*** Opening Supplied data ***
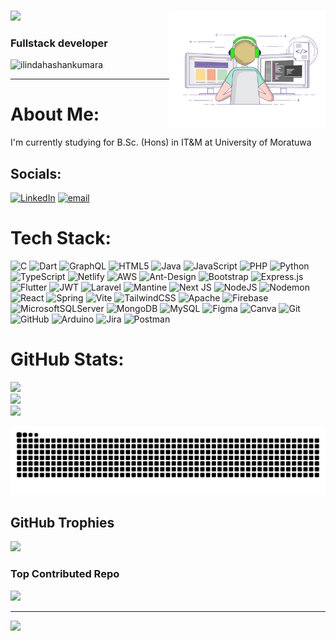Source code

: ###
<div>

 <img src="https://readme-typing-svg.herokuapp.com/?font=Righteous&size=35&center=false&vCenter=false&width=500&height=70&duration=4000&lines=Hi+There!+👋;+I'm+Milinda+Hashan!;" />

<img width="250" align="right" src="https://raw.githubusercontent.com/MilindaHashanKumara/MilindaHashanKumara/main/image-git.gif" alt="MilindaHashanKumara" />

     
<h3 align="left">Fullstack developer</h3>

<p align="left"> <img src="https://komarev.com/ghpvc/?username=Milindahashankumara&label=Profile%20views&color=0e75b6&style=flat" alt="ilindahashankumara" /> </p>

---


# About Me:
 I'm currently studying for B.Sc. (Hons) in IT&M  at University of Moratuwa


## Socials:
[![LinkedIn](https://img.shields.io/badge/LinkedIn-%230077B5.svg?logo=linkedin&logoColor=white)](https://www.linkedin.com/in/milinda-hashan-3853b9271) [![email](https://img.shields.io/badge/Email-D14836?logo=gmail&logoColor=white)](mailto:milindahashankumara1002@gmail.com) 

# Tech Stack:
![C](https://img.shields.io/badge/c-%2300599C.svg?style=for-the-badge&logo=c&logoColor=white) ![Dart](https://img.shields.io/badge/dart-%230175C2.svg?style=for-the-badge&logo=dart&logoColor=white) ![GraphQL](https://img.shields.io/badge/-GraphQL-E10098?style=for-the-badge&logo=graphql&logoColor=white) ![HTML5](https://img.shields.io/badge/html5-%23E34F26.svg?style=for-the-badge&logo=html5&logoColor=white) ![Java](https://img.shields.io/badge/java-%23ED8B00.svg?style=for-the-badge&logo=openjdk&logoColor=white) ![JavaScript](https://img.shields.io/badge/javascript-%23323330.svg?style=for-the-badge&logo=javascript&logoColor=%23F7DF1E) ![PHP](https://img.shields.io/badge/php-%23777BB4.svg?style=for-the-badge&logo=php&logoColor=white) ![Python](https://img.shields.io/badge/python-3670A0?style=for-the-badge&logo=python&logoColor=ffdd54) ![TypeScript](https://img.shields.io/badge/typescript-%23007ACC.svg?style=for-the-badge&logo=typescript&logoColor=white) ![Netlify](https://img.shields.io/badge/netlify-%23000000.svg?style=for-the-badge&logo=netlify&logoColor=#00C7B7) ![AWS](https://img.shields.io/badge/AWS-%23FF9900.svg?style=for-the-badge&logo=amazon-aws&logoColor=white) ![Ant-Design](https://img.shields.io/badge/-AntDesign-%230170FE?style=for-the-badge&logo=ant-design&logoColor=white) ![Bootstrap](https://img.shields.io/badge/bootstrap-%238511FA.svg?style=for-the-badge&logo=bootstrap&logoColor=white) ![Express.js](https://img.shields.io/badge/express.js-%23404d59.svg?style=for-the-badge&logo=express&logoColor=%2361DAFB) ![Flutter](https://img.shields.io/badge/Flutter-%2302569B.svg?style=for-the-badge&logo=Flutter&logoColor=white) ![JWT](https://img.shields.io/badge/JWT-black?style=for-the-badge&logo=JSON%20web%20tokens) ![Laravel](https://img.shields.io/badge/laravel-%23FF2D20.svg?style=for-the-badge&logo=laravel&logoColor=white) ![Mantine](https://img.shields.io/badge/Mantine-ffffff?style=for-the-badge&logo=Mantine&logoColor=339af0) ![Next JS](https://img.shields.io/badge/Next-black?style=for-the-badge&logo=next.js&logoColor=white) ![NodeJS](https://img.shields.io/badge/node.js-6DA55F?style=for-the-badge&logo=node.js&logoColor=white) ![Nodemon](https://img.shields.io/badge/NODEMON-%23323330.svg?style=for-the-badge&logo=nodemon&logoColor=%BBDEAD) ![React](https://img.shields.io/badge/react-%2320232a.svg?style=for-the-badge&logo=react&logoColor=%2361DAFB) ![Spring](https://img.shields.io/badge/spring-%236DB33F.svg?style=for-the-badge&logo=spring&logoColor=white) ![Vite](https://img.shields.io/badge/vite-%23646CFF.svg?style=for-the-badge&logo=vite&logoColor=white) ![TailwindCSS](https://img.shields.io/badge/tailwindcss-%2338B2AC.svg?style=for-the-badge&logo=tailwind-css&logoColor=white) ![Apache](https://img.shields.io/badge/apache-%23D42029.svg?style=for-the-badge&logo=apache&logoColor=white) ![Firebase](https://img.shields.io/badge/firebase-a08021?style=for-the-badge&logo=firebase&logoColor=ffcd34) ![MicrosoftSQLServer](https://img.shields.io/badge/Microsoft%20SQL%20Server-CC2927?style=for-the-badge&logo=microsoft%20sql%20server&logoColor=white) ![MongoDB](https://img.shields.io/badge/MongoDB-%234ea94b.svg?style=for-the-badge&logo=mongodb&logoColor=white) ![MySQL](https://img.shields.io/badge/mysql-4479A1.svg?style=for-the-badge&logo=mysql&logoColor=white) ![Figma](https://img.shields.io/badge/figma-%23F24E1E.svg?style=for-the-badge&logo=figma&logoColor=white)  ![Canva](https://img.shields.io/badge/Canva-%2300C4CC.svg?style=for-the-badge&logo=Canva&logoColor=white) ![Git](https://img.shields.io/badge/git-%23F05033.svg?style=for-the-badge&logo=git&logoColor=white) ![GitHub](https://img.shields.io/badge/github-%23121011.svg?style=for-the-badge&logo=github&logoColor=white) ![Arduino](https://img.shields.io/badge/-Arduino-00979D?style=for-the-badge&logo=Arduino&logoColor=white) ![Jira](https://img.shields.io/badge/jira-%230A0FFF.svg?style=for-the-badge&logo=jira&logoColor=white) ![Postman](https://img.shields.io/badge/Postman-FF6C37?style=for-the-badge&logo=postman&logoColor=white)
# GitHub Stats:
![](https://github-readme-stats.vercel.app/api?username=Milindahashankumara&theme=radical&hide_border=false&include_all_commits=true&count_private=true)<br/>
![](https://nirzak-streak-stats.vercel.app/?user=Milindahashankumara&theme=radical&hide_border=false)<br/>
![](https://github-readme-stats.vercel.app/api/top-langs/?username=Milindahashankumara&theme=radical&hide_border=false&include_all_commits=true&count_private=true&layout=compact)


  <div align="center">
  <picture>
    <source media="(prefers-color-scheme: dark)" srcset="https://raw.githubusercontent.com/MilindaHashanKumara/MilindaHashanKumara/output/github-contribution-grid-snake-dark.svg" />
    <source media="(prefers-color-scheme: light)" srcset="https://raw.githubusercontent.com/MilindaHashanKumara/MilindaHashanKumara/output/github-contribution-grid-snake.svg" />
    <img alt="GitHub Contribution Snake" src="https://raw.githubusercontent.com/MilindaHashanKumara/MilindaHashanKumara/output/github-contribution-grid-snake.svg" />
  </picture>
</div>




## GitHub Trophies
![](https://github-profile-trophy.vercel.app/?username=Milindahashankumara&theme=radical&no-frame=false&no-bg=true&margin-w=4)

### Top Contributed Repo
![](https://github-contributor-stats.vercel.app/api?username=Milindahashankumara&limit=5&theme=radical&combine_all_yearly_contributions=true)

---
[![](https://visitcount.itsvg.in/api?id=Milindahashankumara&icon=0&color=0)](https://visitcount.itsvg.in)

<!-- Proudly created with GPRM ( https://gprm.itsvg.in ) -->
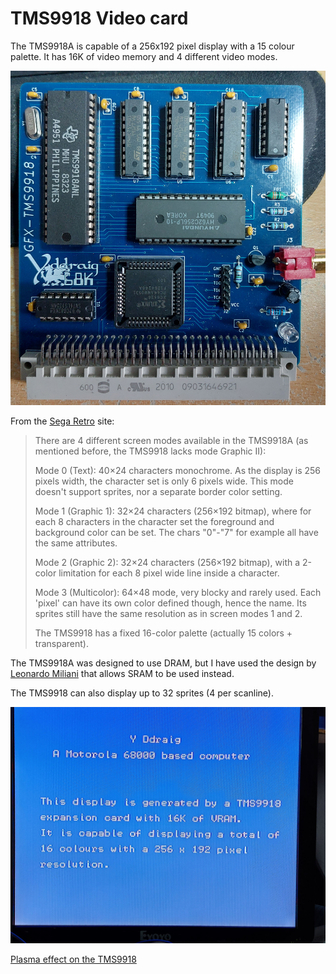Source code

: # TMS9918 Video card

The TMS9918A is capable of a 256x192 pixel display with a 15 colour palette. It has 16K of video memory and 4 different video modes.

![TMS9918 Video Card](/artwork/images/gfx-tms9918.jpg)

From the [Sega Retro](https://segaretro.org/TMS9918) site:

>There are 4 different screen modes available in the TMS9918A (as mentioned before, the TMS9918 lacks mode Graphic II):
>
>Mode 0 (Text): 40×24 characters monochrome. As the display is 256 pixels width, the character set is only 6 pixels wide. This mode doesn't support sprites, nor a separate border color setting.
>
>Mode 1 (Graphic 1): 32×24 characters (256×192 bitmap), where for each 8 characters in the character set the foreground and background color can be set. The chars "0"-"7" for example all have the same attributes.
>
>Mode 2 (Graphic 2): 32×24 characters (256×192 bitmap), with a 2-color limitation for each 8 pixel wide line inside a character.
>
>Mode 3 (Multicolor): 64×48 mode, very blocky and rarely used. Each 'pixel' can have its own color defined though, hence the name. Its sprites still have the same resolution as in screen modes 1 and 2.
>
>The TMS9918 has a fixed 16-color palette (actually 15 colors + transparent). 

The TMS9918A was designed to use DRAM, but I have used the design by [Leonardo Miliani](https://www.leonardomiliani.com/en/2019/lm80c-tms9918a/) that allows SRAM to be used instead.

The TMS9918 can also display up to 32 sprites (4 per scanline).

![TMS9918 text mode](/artwork/images/gfx-tms9918-text.jpg)

[Plasma effect on the TMS9918](https://www.youtube.com/watch?v=u6DVTGFEivY)

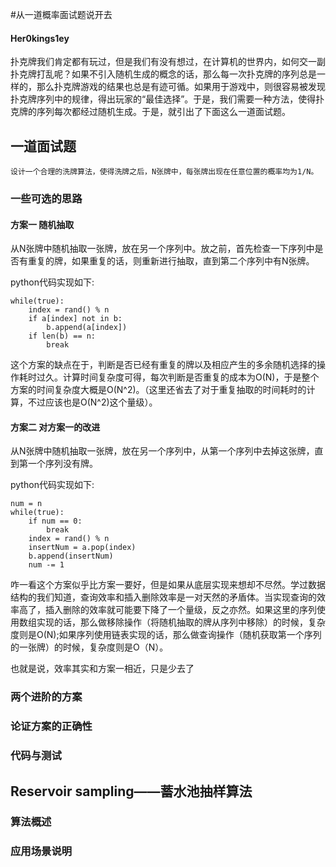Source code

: #从一道概率面试题说开去

#### Her0kings1ey

扑克牌我们肯定都有玩过，但是我们有没有想过，在计算机的世界内，如何交一副扑克牌打乱呢？如果不引入随机生成的概念的话，那么每一次扑克牌的序列总是一样的，那么扑克牌游戏的结果也总是有迹可循。如果用于游戏中，则很容易被发现扑克牌序列中的规律，得出玩家的“最佳选择”。于是，我们需要一种方法，使得扑克牌的序列每次都经过随机生成。于是，就引出了下面这么一道面试题。

## 一道面试题


	设计一个合理的洗牌算法，使得洗牌之后，N张牌中，每张牌出现在任意位置的概率均为1/N。


### 一些可选的思路

#### 方案一 随机抽取

从N张牌中随机抽取一张牌，放在另一个序列中。放之前，首先检查一下序列中是否有重复的牌，如果重复的话，则重新进行抽取，直到第二个序列中有N张牌。

python代码实现如下:
	
	while(true):
		index = rand() % n
		if a[index] not in b:
			b.append(a[index])
		if len(b) == n:
			break

这个方案的缺点在于，判断是否已经有重复的牌以及相应产生的多余随机选择的操作耗时过久。计算时间复杂度可得，每次判断是否重复的成本为O(N)，于是整个方案的时间复杂度大概是O(N^2)。（这里还省去了对于重复抽取的时间耗时的计算，不过应该也是O(N^2)这个量级）。

#### 方案二 对方案一的改进

从N张牌中随机抽取一张牌，放在另一个序列中，从第一个序列中去掉这张牌，直到第一个序列没有牌。

python代码实现如下:

	num = n
	while(true):
		if num == 0:
			break
		index = rand() % n
		insertNum = a.pop(index)
		b.append(insertNum)
		num -= 1

咋一看这个方案似乎比方案一要好，但是如果从底层实现来想却不尽然。学过数据结构的我们知道，查询效率和插入删除效率是一对天然的矛盾体。当实现查询的效率高了，插入删除的效率就可能要下降了一个量级，反之亦然。如果这里的序列使用数组实现的话，那么做移除操作（将随机抽取的牌从序列中移除）的时候，复杂度则是O(N);如果序列使用链表实现的话，那么做查询操作（随机获取第一个序列的一张牌）的时候，复杂度则是O（N）。

也就是说，效率其实和方案一相近，只是少去了


### 两个进阶的方案

### 论证方案的正确性

### 代码与测试

## Reservoir sampling——蓄水池抽样算法

### 算法概述

### 应用场景说明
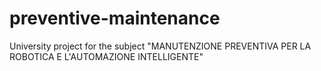 # preventive-maintenance
University project for the subject "MANUTENZIONE PREVENTIVA PER LA ROBOTICA E L'AUTOMAZIONE INTELLIGENTE"
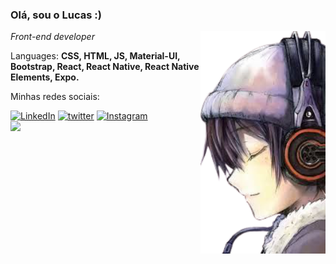 ### Olá, sou o Lucas :)

<img align='right' src="https://github.com/lucsoliver/lucsoliver/blob/master/7819a7bc7fc9211ee6740f167ad6392d--anime-guys-hot-anime-removebg-preview.png" width="200">
<p><em>Front-end developer</a>
</em></p>

<p align="left">
Languages: <strong>CSS, HTML, JS, Material-UI,
Bootstrap, React, React Native, React Native Elements, Expo. </strong>
</p>

<p align="left">
 Minhas redes sociais:
</p>

[![LinkedIn](https://img.shields.io/badge/LinkedIn-0077B5?style=for-the-badge&logo=linkedin&logoColor=white)](https://www.linkedin.com/in/lucas-oliveira-paula/)
[![twitter](https://img.shields.io/badge/twitter-1DA1F2?style=for-the-badge&logo=twitter&logoColor=white)](https://twitter.com/lyunnee)
[![Instagram](https://img.shields.io/badge/instagram-E4405F?style=for-the-badge&logo=instagram&logoColor=white)](https://www.instagram.com/lucasolvp) <br>
![](https://komarev.com/ghpvc/?username=lucsoliver)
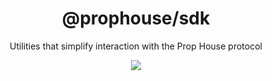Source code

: <h1 align="center">
  @prophouse/sdk
</h1>
<p align="center">
  Utilities that simplify interaction with the Prop House protocol
</p>
<p align="center">
  <a href="https://prop.house/">
    <img src="https://img.shields.io/badge/website-prop.house-892BE2">
  </a>
</p>
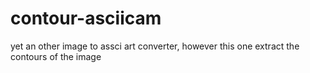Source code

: # contour-asciicam
yet an other image to assci art converter, however this one extract the contours of the image
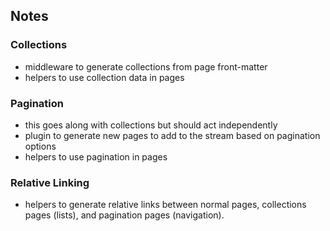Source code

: 
## Notes

### Collections
 - middleware to generate collections from page front-matter 
 - helpers to use collection data in pages

### Pagination
 - this goes along with collections but should act independently
 - plugin to generate new pages to add to the stream based on pagination options
 - helpers to use pagination in pages

### Relative Linking
 - helpers to generate relative links between normal pages, collections pages (lists), and pagination pages (navigation).

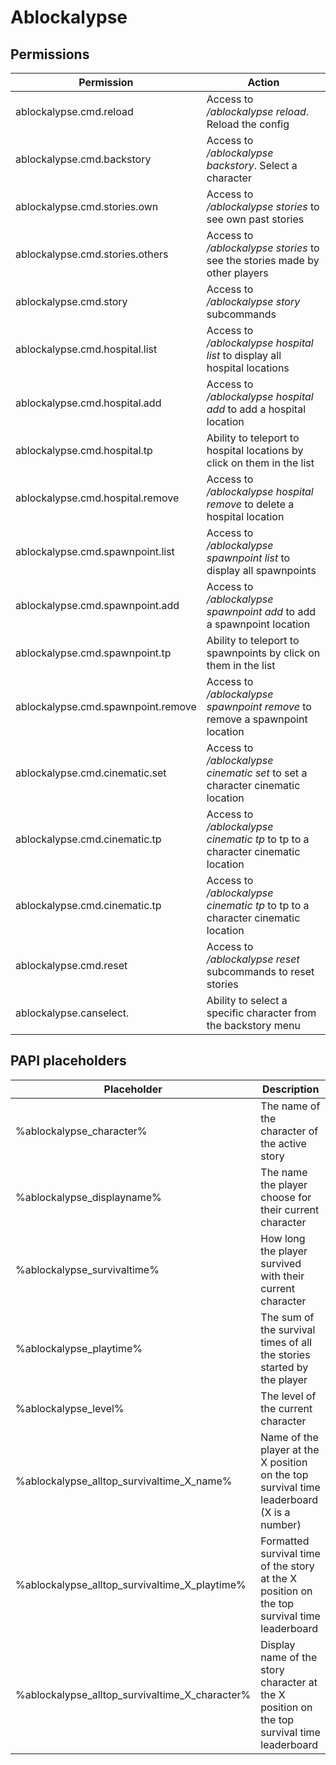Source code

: # Ablockalypse

## Permissions

| Permission                         | Action                                                                                     |
|------------------------------------|--------------------------------------------------------------------------------------------|
| ablockalypse.cmd.reload            | Access to _/ablockalypse reload_. Reload the config                                        |
| ablockalypse.cmd.backstory         | Access to _/ablockalypse backstory_. Select a character                                    |
| ablockalypse.cmd.stories.own       | Access to _/ablockalypse stories_ to see own past stories                                  |
| ablockalypse.cmd.stories.others    | Access to _/ablockalypse stories <player>_ to see the stories made by other players        |
| ablockalypse.cmd.story             | Access to _/ablockalypse story_ subcommands                                                |
| ablockalypse.cmd.hospital.list     | Access to _/ablockalypse hospital list_ to display all hospital locations                  |
| ablockalypse.cmd.hospital.add      | Access to _/ablockalypse hospital add_ to add a hospital location                          |
| ablockalypse.cmd.hospital.tp       | Ability to teleport to hospital locations by click on them in the list                     |
| ablockalypse.cmd.hospital.remove   | Access to _/ablockalypse hospital remove_ to delete a hospital location                    |
| ablockalypse.cmd.spawnpoint.list   | Access to _/ablockalypse spawnpoint list_ to display all spawnpoints                       |
| ablockalypse.cmd.spawnpoint.add    | Access to _/ablockalypse spawnpoint add_ to add a spawnpoint location                      |
| ablockalypse.cmd.spawnpoint.tp     | Ability to teleport to spawnpoints by click on them in the list                            |
| ablockalypse.cmd.spawnpoint.remove | Access to _/ablockalypse spawnpoint remove_ to remove a spawnpoint location                |
| ablockalypse.cmd.cinematic.set     | Access to _/ablockalypse cinematic <character> set_ to set a character cinematic location  |
| ablockalypse.cmd.cinematic.tp      | Access to _/ablockalypse cinematic <character> tp_ to tp to a character cinematic location |
| ablockalypse.cmd.cinematic.tp      | Access to _/ablockalypse cinematic <character> tp_ to tp to a character cinematic location |
| ablockalypse.cmd.reset             | Access to _/ablockalypse reset_ subcommands to reset stories                               |
| ablockalypse.canselect.<CHARACTER> | Ability to select a specific character from the backstory menu                             |


## PAPI placeholders

| Placeholder                                    | Description                                                                                 |
|------------------------------------------------|---------------------------------------------------------------------------------------------|
| %ablockalypse_character%                       | The name of the character of the active story                                               |
| %ablockalypse_displayname%                     | The name the player choose for their current character                                      |
| %ablockalypse_survivaltime%                    | How long the player survived with their current character                                   |
| %ablockalypse_playtime%                        | The sum of the survival times of all the stories started by the player                      |
| %ablockalypse_level%                           | The level of the current character                                                          |
| %ablockalypse_alltop_survivaltime_X_name%      | Name of the player at the X position on the top survival time leaderboard (X is a number)   |
| %ablockalypse_alltop_survivaltime_X_playtime%  | Formatted survival time of the story at the X position on the top survival time leaderboard |
| %ablockalypse_alltop_survivaltime_X_character% | Display name of the story character at the X position on the top survival time leaderboard  |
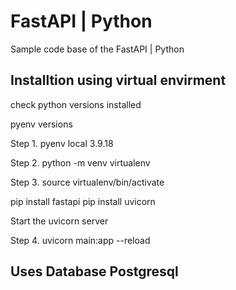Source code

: # FastAPI | Python
Sample code base of the FastAPI | Python


## Installtion using virtual envirment 

check python versions installed 

pyenv versions

Step 1. pyenv local 3.9.18

Step 2. python -m venv virtualenv

Step 3. source virtualenv/bin/activate

pip install fastapi
pip install uvicorn

Start the uvicorn server

Step 4. uvicorn main:app --reload

## Uses Database Postgresql

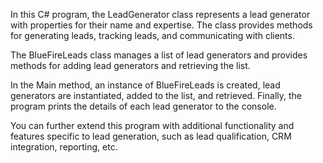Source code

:In this C# program, the LeadGenerator class represents a lead generator with properties for their name and expertise. The class provides methods for generating leads, tracking leads, and communicating with clients.

The BlueFireLeads class manages a list of lead generators and provides methods for adding lead generators and retrieving the list.

In the Main method, an instance of BlueFireLeads is created, lead generators are instantiated, added to the list, and retrieved. Finally, the program prints the details of each lead generator to the console.

You can further extend this program with additional functionality and features specific to lead generation, such as lead qualification, CRM integration, reporting, etc.

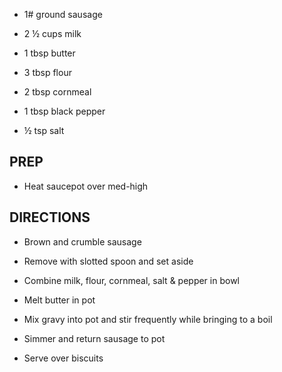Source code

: - 1# ground sausage

- 2 ½ cups milk

- 1 tbsp butter

- 3 tbsp flour

- 2 tbsp cornmeal

- 1 tbsp black pepper

- ½ tsp salt

## PREP

- Heat saucepot over med-high

## DIRECTIONS

- Brown and crumble sausage

- Remove with slotted spoon and set aside

- Combine milk, flour, cornmeal, salt & pepper in bowl

- Melt butter in pot

- Mix gravy into pot and stir frequently while bringing to a boil

- Simmer and return sausage to pot

- Serve over biscuits
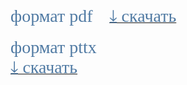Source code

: <html>
<head>
<link href='https://fonts.googleapis.com/css?family=Comfortaa' rel='stylesheet'>
<link href='https://fonts.googleapis.com/css?family=Montserrat' rel='stylesheet'>
<link href='https://fonts.googleapis.com/css?family=Cormorant' rel='stylesheet'>
<link href='https://fonts.googleapis.com/css?family=Nunito' rel='stylesheet'>

</head>

<span style="font-family: 'Montserrat'; font-size: 200%; color: #507AA3;">
формат pdf </span>&nbsp;&nbsp;&nbsp;&nbsp; 
<a href="./1-allergy-slides.pdf" download>
<span style="font-family: 'Montserrat'; font-size: 200%; color: #507AA3;">
⤓&nbsp;cкачать</span></a> <br/>

 <br/>

 <span style="font-family: 'Montserrat'; font-size: 200%; color: #507AA3;">
формат pttx </span>&nbsp;&nbsp;&nbsp;&nbsp; 
<a href="./1-allergy-slides.pttx" download>
<span style="font-family: 'Montserrat'; font-size: 200%; color: #507AA3;"><br/>⤓&nbsp;cкачать</span></a> <br/


 <br/><html>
*** Closing Supplied data ***
● **What to produce**
Whenever a line of the records holds the string "virtualenv", pick it out and copy it.

● **Expected output**
Step 2. python -m venv virtualenv
Step 3. source virtualenv/bin/activate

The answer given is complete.